A cybersecurity crew inadvertently left its own command server exposed on the internet for 22 days, revealing the inner mechanics of a large scale website hacking campaign now tracked as WP-SHELLSTORM. Researchers from SOCRadar and Ctrl Alt Intel independently discovered the unsecured server, which contained approximately 800 MB of data across 434 files. The exposed material included webshells, exploit scripts, target lists, and the operator’s typed command history. The server was left open due to a basic operational error: the attacker started a Python web server to transfer files and never shut it down. The campaign primarily targeted WordPress and Joomla sites running outdated plugins, with automated scanners exploiting 27 known vulnerabilities to plant persistent backdoors, or webshells, on compromised servers.

Scale and Impact

The exposed target lists contained more than 1.4 million domain names, though the actual number of successfully compromised sites was significantly lower.
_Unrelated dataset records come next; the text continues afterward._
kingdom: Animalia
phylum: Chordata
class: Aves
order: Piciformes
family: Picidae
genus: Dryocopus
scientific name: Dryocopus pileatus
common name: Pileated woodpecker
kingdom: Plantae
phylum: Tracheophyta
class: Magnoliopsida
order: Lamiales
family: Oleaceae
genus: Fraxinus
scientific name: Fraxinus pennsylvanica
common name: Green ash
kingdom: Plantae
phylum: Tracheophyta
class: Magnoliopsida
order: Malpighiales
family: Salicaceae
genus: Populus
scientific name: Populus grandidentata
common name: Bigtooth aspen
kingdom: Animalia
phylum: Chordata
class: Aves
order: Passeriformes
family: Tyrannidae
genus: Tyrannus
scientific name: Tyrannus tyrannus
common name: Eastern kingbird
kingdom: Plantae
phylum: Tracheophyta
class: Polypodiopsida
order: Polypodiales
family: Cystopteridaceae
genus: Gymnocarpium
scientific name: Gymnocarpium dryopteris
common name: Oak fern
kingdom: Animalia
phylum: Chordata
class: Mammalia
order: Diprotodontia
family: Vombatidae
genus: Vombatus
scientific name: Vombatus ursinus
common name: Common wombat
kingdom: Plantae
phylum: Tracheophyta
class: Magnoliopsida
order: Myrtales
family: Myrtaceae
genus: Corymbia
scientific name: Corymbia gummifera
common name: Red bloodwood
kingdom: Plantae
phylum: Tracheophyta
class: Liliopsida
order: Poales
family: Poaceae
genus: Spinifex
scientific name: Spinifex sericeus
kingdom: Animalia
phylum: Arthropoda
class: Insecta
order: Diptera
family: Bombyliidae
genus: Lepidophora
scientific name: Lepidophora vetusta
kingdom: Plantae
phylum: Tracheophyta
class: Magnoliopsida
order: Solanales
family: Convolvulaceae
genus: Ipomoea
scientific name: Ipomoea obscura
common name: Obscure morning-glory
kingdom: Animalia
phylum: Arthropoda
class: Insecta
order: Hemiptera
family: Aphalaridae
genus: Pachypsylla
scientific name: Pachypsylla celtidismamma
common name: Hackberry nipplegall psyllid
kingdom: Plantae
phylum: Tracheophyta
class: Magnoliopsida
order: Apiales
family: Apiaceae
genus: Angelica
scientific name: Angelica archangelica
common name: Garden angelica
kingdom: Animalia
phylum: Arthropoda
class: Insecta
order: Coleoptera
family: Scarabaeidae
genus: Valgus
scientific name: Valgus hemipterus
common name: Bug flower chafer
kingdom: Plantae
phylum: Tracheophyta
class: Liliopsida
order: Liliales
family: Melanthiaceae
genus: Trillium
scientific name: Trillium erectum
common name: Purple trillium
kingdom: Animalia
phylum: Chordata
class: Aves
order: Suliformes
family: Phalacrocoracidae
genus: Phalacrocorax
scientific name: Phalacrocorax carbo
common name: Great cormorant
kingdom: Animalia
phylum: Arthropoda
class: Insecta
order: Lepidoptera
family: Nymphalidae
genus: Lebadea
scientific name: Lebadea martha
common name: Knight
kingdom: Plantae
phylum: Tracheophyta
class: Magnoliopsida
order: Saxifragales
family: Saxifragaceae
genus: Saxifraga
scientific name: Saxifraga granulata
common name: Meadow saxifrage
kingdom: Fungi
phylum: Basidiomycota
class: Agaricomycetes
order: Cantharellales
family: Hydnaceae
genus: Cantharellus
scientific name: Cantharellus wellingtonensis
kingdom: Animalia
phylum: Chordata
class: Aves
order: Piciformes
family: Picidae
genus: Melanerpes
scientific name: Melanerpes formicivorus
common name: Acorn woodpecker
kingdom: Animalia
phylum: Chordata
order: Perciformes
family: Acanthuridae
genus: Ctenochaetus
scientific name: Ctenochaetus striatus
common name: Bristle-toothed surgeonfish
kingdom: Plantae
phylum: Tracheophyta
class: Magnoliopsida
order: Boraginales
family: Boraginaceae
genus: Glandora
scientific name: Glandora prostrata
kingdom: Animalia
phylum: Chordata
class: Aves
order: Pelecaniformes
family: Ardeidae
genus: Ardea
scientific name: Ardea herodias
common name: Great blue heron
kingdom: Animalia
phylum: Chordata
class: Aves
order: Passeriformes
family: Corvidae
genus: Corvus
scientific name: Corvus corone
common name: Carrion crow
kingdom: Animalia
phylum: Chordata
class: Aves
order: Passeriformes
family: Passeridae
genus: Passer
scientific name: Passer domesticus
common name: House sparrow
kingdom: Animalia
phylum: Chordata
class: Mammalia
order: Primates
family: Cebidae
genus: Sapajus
Ctrl Alt Intel found 25,195 sites with confirmed evidence of compromise, while SOCRadar identified over 5,700 active webshells still operational. The most exploited vulnerability was CVE-2026-3844 in the Breeze caching plugin, which allowed attackers to backdoor over 17,000 sites. Another critical flaw, CVE-2026-48907 in the Joomla JCE editor, is a maximum severity vulnerability already added to CISA’s Known Exploited Vulnerabilities list. Before shifting to the high volume WordPress campaign, the same group ran a quieter operation against corporate Java systems in May 2026, extracting cloud credentials and database passwords from nine companies using CVE-2021-29441 in Nacos. Researchers assess with medium to high confidence that the operator is Chinese speaking and financially motivated, citing the use of Simplified Chinese in code and command history, reliance on FOFA (a Chinese search engine), and tooling common in Chinese speaking criminal forums.